> **Directive**
Go through the data and report each line that holds the string "baked".

Dataset entries
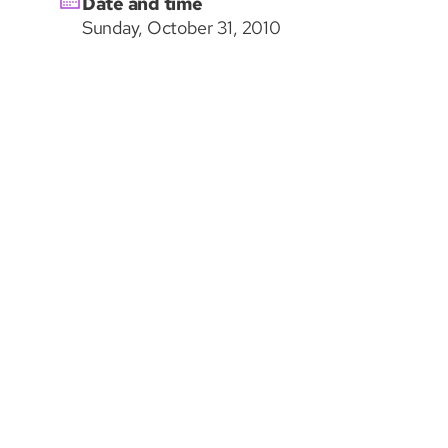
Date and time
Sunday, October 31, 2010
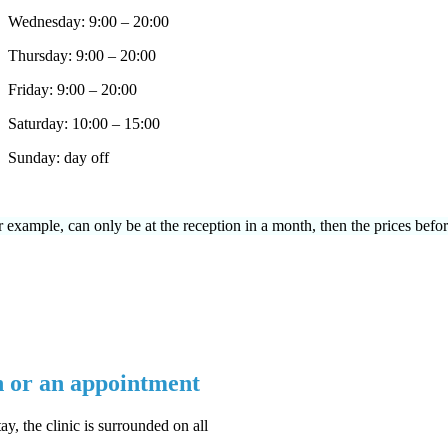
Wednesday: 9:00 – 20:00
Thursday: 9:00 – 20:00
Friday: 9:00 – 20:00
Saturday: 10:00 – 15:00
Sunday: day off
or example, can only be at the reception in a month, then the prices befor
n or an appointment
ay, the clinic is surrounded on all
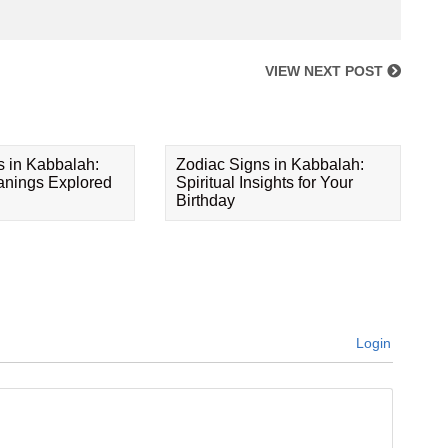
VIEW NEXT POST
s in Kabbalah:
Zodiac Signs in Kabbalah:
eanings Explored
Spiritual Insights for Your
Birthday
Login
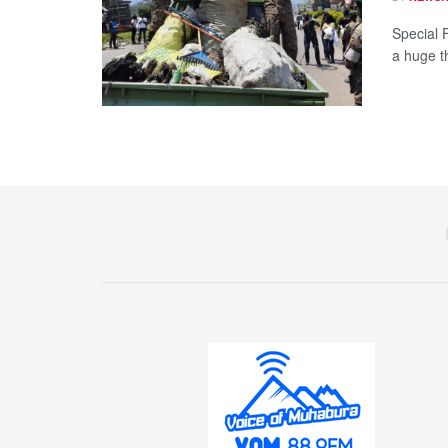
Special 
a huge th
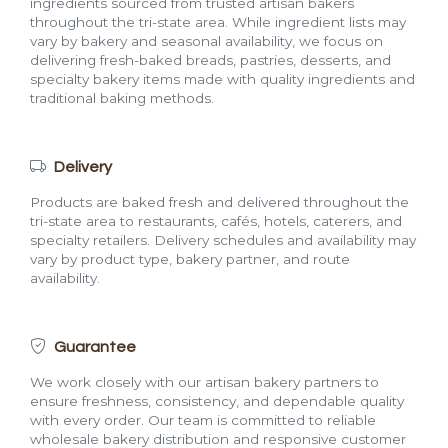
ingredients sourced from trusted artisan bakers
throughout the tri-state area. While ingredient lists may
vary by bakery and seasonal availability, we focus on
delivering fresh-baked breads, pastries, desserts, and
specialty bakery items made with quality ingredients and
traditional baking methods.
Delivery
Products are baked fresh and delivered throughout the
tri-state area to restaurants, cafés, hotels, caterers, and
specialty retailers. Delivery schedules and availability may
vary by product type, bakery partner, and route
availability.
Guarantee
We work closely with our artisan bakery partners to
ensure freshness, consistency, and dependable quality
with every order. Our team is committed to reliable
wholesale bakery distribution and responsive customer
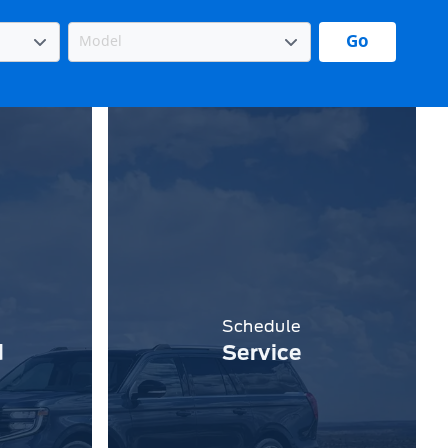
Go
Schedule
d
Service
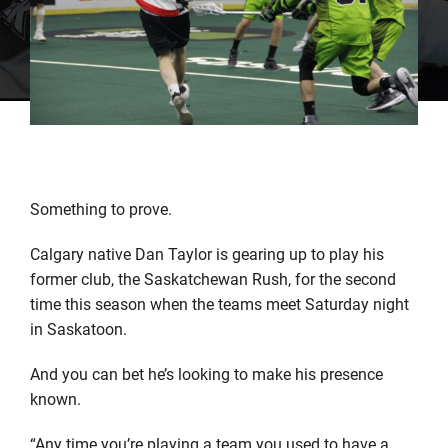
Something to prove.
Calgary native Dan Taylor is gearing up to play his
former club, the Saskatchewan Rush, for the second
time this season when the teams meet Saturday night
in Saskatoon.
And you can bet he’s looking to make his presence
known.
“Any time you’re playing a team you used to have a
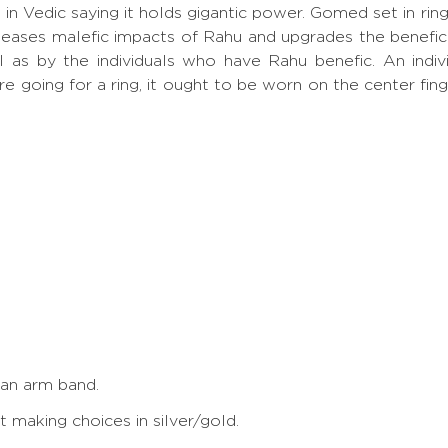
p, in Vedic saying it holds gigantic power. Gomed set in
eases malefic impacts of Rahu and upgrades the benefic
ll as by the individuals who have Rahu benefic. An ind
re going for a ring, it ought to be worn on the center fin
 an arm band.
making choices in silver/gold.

> **Exercise solution**
delivering fresh-baked breads, pastries, desserts, and
Products are baked fresh and delivered throughout the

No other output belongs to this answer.